(Work required):
Every line from the beginning of the records below up to the one holding "Sant rosari" should be quoted exactly; leave out the rest.

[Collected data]
=-=-=

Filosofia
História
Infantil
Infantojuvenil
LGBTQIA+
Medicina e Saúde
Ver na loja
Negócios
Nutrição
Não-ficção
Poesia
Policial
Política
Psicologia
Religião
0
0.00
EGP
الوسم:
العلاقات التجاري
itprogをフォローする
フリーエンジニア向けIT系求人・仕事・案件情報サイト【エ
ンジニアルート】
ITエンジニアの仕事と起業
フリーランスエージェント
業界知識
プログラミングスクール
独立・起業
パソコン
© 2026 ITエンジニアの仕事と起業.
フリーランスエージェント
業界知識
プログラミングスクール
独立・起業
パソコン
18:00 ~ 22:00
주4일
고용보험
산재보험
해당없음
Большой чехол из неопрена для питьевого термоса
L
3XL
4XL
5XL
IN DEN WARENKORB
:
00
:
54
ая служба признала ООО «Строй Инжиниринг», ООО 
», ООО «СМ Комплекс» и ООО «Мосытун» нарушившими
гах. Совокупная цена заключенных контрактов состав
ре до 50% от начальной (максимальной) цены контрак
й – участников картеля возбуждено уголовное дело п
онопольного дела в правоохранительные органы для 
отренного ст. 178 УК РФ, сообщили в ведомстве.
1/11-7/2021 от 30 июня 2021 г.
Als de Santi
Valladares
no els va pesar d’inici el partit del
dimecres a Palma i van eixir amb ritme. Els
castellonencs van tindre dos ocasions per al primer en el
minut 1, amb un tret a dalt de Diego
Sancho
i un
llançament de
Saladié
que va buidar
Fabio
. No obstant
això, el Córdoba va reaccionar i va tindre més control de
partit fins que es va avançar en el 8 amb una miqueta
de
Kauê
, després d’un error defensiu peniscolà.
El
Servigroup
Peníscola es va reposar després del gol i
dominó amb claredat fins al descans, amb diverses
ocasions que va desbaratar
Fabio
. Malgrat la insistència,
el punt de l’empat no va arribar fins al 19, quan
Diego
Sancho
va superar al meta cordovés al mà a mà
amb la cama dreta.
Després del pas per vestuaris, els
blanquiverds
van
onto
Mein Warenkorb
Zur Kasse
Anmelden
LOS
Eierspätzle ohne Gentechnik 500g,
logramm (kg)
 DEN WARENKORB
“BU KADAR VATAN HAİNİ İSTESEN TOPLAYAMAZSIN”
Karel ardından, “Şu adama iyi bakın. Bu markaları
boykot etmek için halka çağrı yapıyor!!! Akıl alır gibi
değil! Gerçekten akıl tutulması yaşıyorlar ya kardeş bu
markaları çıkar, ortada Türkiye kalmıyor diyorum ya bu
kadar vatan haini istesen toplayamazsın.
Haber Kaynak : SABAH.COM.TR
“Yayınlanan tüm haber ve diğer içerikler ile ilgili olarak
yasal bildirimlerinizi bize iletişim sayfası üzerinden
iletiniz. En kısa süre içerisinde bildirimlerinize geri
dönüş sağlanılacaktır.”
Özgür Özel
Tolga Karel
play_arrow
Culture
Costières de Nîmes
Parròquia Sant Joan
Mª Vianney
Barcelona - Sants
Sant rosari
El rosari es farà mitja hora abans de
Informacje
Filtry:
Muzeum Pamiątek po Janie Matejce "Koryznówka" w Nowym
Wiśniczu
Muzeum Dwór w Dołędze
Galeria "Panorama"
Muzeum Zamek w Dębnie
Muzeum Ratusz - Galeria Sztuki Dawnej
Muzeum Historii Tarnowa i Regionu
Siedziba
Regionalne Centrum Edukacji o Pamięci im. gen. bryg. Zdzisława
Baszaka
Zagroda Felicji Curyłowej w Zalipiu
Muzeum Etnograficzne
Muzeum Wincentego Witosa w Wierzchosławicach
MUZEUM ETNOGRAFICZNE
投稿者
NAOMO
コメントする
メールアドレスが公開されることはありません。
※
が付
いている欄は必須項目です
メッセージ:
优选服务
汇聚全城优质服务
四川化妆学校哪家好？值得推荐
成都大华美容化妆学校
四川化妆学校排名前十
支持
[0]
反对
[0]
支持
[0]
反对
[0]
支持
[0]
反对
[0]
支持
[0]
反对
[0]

=-=-=

(Response to this task):
Filosofia
História
Infantil
Infantojuvenil
LGBTQIA+
Medicina e Saúde
Ver na loja
Negócios
Nutrição
Não-ficção
Poesia
Policial
Política
Psicologia
Religião
0
0.00
EGP
الوسم:
العلاقات التجاري
itprogをフォローする
フリーエンジニア向けIT系求人・仕事・案件情報サイト【エ
ンジニアルート】
ITエンジニアの仕事と起業
フリーランスエージェント
業界知識
プログラミングスクール
独立・起業
パソコン
© 2026 ITエンジニアの仕事と起業.
フリーランスエージェント
業界知識
プログラミングスクール
独立・起業
パソコン
18:00 ~ 22:00
주4일
고용보험
산재보험
해당없음
Большой чехол из неопрена для питьевого термоса
L
3XL
4XL
5XL
IN DEN WARENKORB
:
00
:
54
ая служба признала ООО «Строй Инжиниринг», ООО 
», ООО «СМ Комплекс» и ООО «Мосытун» нарушившими
гах. Совокупная цена заключенных контрактов состав
ре до 50% от начальной (максимальной) цены контрак
й – участников картеля возбуждено уголовное дело п
онопольного дела в правоохранительные органы для 
отренного ст. 178 УК РФ, сообщили в ведомстве.
1/11-7/2021 от 30 июня 2021 г.
Als de Santi
Valladares
no els va pesar d’inici el partit del
dimecres a Palma i van eixir amb ritme. Els
castellonencs van tindre dos ocasions per al primer en el
minut 1, amb un tret a dalt de Diego
Sancho
i un
llançament de
Saladié
que va buidar
Fabio
. No obstant
això, el Córdoba va reaccionar i va tindre més control de
partit fins que es va avançar en el 8 amb una miqueta
de
Kauê
, després d’un error defensiu peniscolà.
El
Servigroup
Peníscola es va reposar després del gol i
dominó amb claredat fins al descans, amb diverses
ocasions que va desbaratar
Fabio
. Malgrat la insistència,
el punt de l’empat no va arribar fins al 19, quan
Diego
Sancho
va superar al meta cordovés al mà a mà
amb la cama dreta.
Després del pas per vestuaris, els
blanquiverds
van
onto
Mein Warenkorb
Zur Kasse
Anmelden
LOS
Eierspätzle ohne Gentechnik 500g,
logramm (kg)
 DEN WARENKORB
“BU KADAR VATAN HAİNİ İSTESEN TOPLAYAMAZSIN”
Karel ardından, “Şu adama iyi bakın. Bu markaları
boykot etmek için halka çağrı yapıyor!!! Akıl alır gibi
değil! Gerçekten akıl tutulması yaşıyorlar ya kardeş bu
markaları çıkar, ortada Türkiye kalmıyor diyorum ya bu
kadar vatan haini istesen toplayamazsın.
Haber Kaynak : SABAH.COM.TR
“Yayınlanan tüm haber ve diğer içerikler ile ilgili olarak
yasal bildirimlerinizi bize iletişim sayfası üzerinden
iletiniz. En kısa süre içerisinde bildirimlerinize geri
dönüş sağlanılacaktır.”
Özgür Özel
Tolga Karel
play_arrow
Culture
Costières de Nîmes
Parròquia Sant Joan
Mª Vianney
Barcelona - Sants
Sant rosari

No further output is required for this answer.